# Help with extracting alpha from: -alpha-asin(sin(alpha)(r/l)

1. Jan 4, 2012

### dbarger1225

I am using the Law of Cosines to extract and angle I need from a shaft that is turning on an air engine by piston oscillation and I am having a brain fart on if there are any identities I am missing that can help me pull '$\alpha$' from the right side of my equation:

acos(($(h-pl)^{2}$-$r^{2}$-$l^{2}$)/(-2*r*l))-$\pi$=-$\alpha$-asin(sin($\alpha$)(r/l))

I would like to solve the entire equation for $\alpha$ and the other variables can be treated like constants.

Thanks for the help or attempts in advance.

Last edited: Jan 4, 2012
2. Jan 4, 2012

### Simon Bridge

well - you didn't close the brackets in the arcsine, so it's hard to tell - but asin(sin(x))=x

3. Jan 4, 2012

### dbarger1225

I fixed the bracket issue, I apologize about that.

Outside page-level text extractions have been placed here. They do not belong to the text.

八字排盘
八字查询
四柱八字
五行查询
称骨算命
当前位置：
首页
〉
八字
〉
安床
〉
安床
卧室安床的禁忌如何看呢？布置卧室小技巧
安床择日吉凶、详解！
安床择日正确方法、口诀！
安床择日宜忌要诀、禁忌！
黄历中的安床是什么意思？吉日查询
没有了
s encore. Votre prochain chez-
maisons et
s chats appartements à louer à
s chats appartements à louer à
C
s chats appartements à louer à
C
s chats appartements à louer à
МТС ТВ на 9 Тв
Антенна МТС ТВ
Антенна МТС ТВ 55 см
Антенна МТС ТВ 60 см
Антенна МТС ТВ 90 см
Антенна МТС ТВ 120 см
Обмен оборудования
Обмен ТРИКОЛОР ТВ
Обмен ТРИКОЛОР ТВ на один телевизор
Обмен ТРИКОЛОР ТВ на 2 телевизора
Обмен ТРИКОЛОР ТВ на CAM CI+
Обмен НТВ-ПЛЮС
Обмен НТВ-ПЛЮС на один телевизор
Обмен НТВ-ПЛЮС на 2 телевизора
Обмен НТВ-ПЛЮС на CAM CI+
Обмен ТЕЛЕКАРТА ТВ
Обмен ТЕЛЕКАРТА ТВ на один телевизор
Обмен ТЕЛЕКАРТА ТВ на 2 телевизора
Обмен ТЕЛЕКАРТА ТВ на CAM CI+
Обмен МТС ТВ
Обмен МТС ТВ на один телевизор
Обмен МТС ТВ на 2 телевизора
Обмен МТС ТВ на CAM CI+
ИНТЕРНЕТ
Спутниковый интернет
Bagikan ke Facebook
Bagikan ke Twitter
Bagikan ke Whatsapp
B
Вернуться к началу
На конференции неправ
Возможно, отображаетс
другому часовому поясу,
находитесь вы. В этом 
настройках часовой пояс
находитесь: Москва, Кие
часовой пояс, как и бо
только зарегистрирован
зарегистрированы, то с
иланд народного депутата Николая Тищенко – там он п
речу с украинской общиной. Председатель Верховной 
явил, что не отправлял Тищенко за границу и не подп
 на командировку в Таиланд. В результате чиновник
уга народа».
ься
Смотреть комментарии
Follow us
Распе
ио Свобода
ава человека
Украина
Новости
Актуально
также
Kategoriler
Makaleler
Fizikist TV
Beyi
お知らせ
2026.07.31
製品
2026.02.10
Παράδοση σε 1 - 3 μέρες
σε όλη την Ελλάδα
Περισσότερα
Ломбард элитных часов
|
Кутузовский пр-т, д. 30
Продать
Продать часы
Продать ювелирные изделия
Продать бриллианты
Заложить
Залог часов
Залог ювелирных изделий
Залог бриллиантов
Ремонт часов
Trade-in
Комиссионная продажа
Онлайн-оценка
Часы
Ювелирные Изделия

I am concerned with the (r/l) term inside of the equation. I understand that asin(sin(x))=x .. but I'm certain that asin(sin(x)(r/l)) --DNE-- (r/l)x

4. Jan 4, 2012

### Simon Bridge

Oh I think I see, it wasn't clear to me if the r/l was multiplied with the alpha or the sine-alpha, or with the arcsine.
This what you mean?

$$\sin^{-1}( \frac{r}{l}\sin\alpha )$$

... afaik you can't extract alpha from this sort of equation - you need to be cleverer in the setup or use an approximation (or use a numerical method).

Equation is of form: x+sin-1(A.sin(x))=b ... solve for x. argh. (assuming the RHS is all constants)

Note: the arcsin will be undefined for some alpha, depending on the value of rl - you want |sin(α)| < l/r (something...)

Where did you start from?

Last edited: Jan 4, 2012